What I wonder is, when did it become automatically expected to play every major new release at a constant 60 fps+ at "max" settings, and on mid-tier (and yes, even high-end hardware) no less?
I remember the community (knowing more as a whole on a technical level than nowadays it seems), would look forward to maxing new releases out in a couple years time (what, not NOW you say?), and keeping a few graphical notches down in the meantime.
Not to say recent releases haven't had legitimate technical issue, but since when did 30 fps, let alone 40 fps become "unplayable?" Some of these same people call the games "unoptimized," (usually because they can't max them out at a constant 60) and then to "show the developers," they'll turn around and buy the inferior PS4/Xbox One versions instead, which sometimes run at sub 1080p resolutions and at or under 30 fps, when they could have a superior experience with a locked 30 fps on their PCs.

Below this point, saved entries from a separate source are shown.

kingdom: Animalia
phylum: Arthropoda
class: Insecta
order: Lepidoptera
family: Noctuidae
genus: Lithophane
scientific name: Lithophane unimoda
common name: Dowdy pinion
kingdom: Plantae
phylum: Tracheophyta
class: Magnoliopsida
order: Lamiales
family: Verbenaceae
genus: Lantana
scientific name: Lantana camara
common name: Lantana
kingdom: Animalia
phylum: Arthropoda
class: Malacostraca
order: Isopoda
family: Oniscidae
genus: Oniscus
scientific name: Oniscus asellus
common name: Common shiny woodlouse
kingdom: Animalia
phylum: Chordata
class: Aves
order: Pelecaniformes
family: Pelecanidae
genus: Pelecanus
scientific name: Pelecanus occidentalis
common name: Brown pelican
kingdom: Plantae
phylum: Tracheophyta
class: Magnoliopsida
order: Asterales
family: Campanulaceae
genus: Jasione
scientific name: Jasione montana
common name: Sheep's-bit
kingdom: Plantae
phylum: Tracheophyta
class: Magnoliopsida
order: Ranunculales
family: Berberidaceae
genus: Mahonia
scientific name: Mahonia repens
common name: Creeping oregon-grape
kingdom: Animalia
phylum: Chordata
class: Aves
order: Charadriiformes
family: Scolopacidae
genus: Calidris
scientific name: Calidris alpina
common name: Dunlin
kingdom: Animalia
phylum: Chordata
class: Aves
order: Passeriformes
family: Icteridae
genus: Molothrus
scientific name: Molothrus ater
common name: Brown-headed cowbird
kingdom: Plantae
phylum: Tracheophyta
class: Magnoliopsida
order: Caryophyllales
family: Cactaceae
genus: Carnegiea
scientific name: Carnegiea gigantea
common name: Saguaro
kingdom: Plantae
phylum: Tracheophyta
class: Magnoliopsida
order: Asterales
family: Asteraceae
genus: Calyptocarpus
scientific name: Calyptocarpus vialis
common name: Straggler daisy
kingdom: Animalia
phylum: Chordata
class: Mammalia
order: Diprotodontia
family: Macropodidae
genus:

I myself am happy to either lock newer games at 30 fps on my 770 4GB and max them out, or lock them to 60 and compromise a few settings to reach it. And no, I don't expect a constant 60 on a single mid/high-end card with the visual quality of recent games, it's downright unrealistic. People keep asking for more advanced graphical effects to push their PCs, and then when that real-time particle or lighting effect is delivered, they whine about frame drops.
We claim PC gaming is so far ahead of the consoles, but in reality, a single shadow, draw-distance, AA, or AO setting can instantly fill the performance gap between a PS4 and a GTX 970.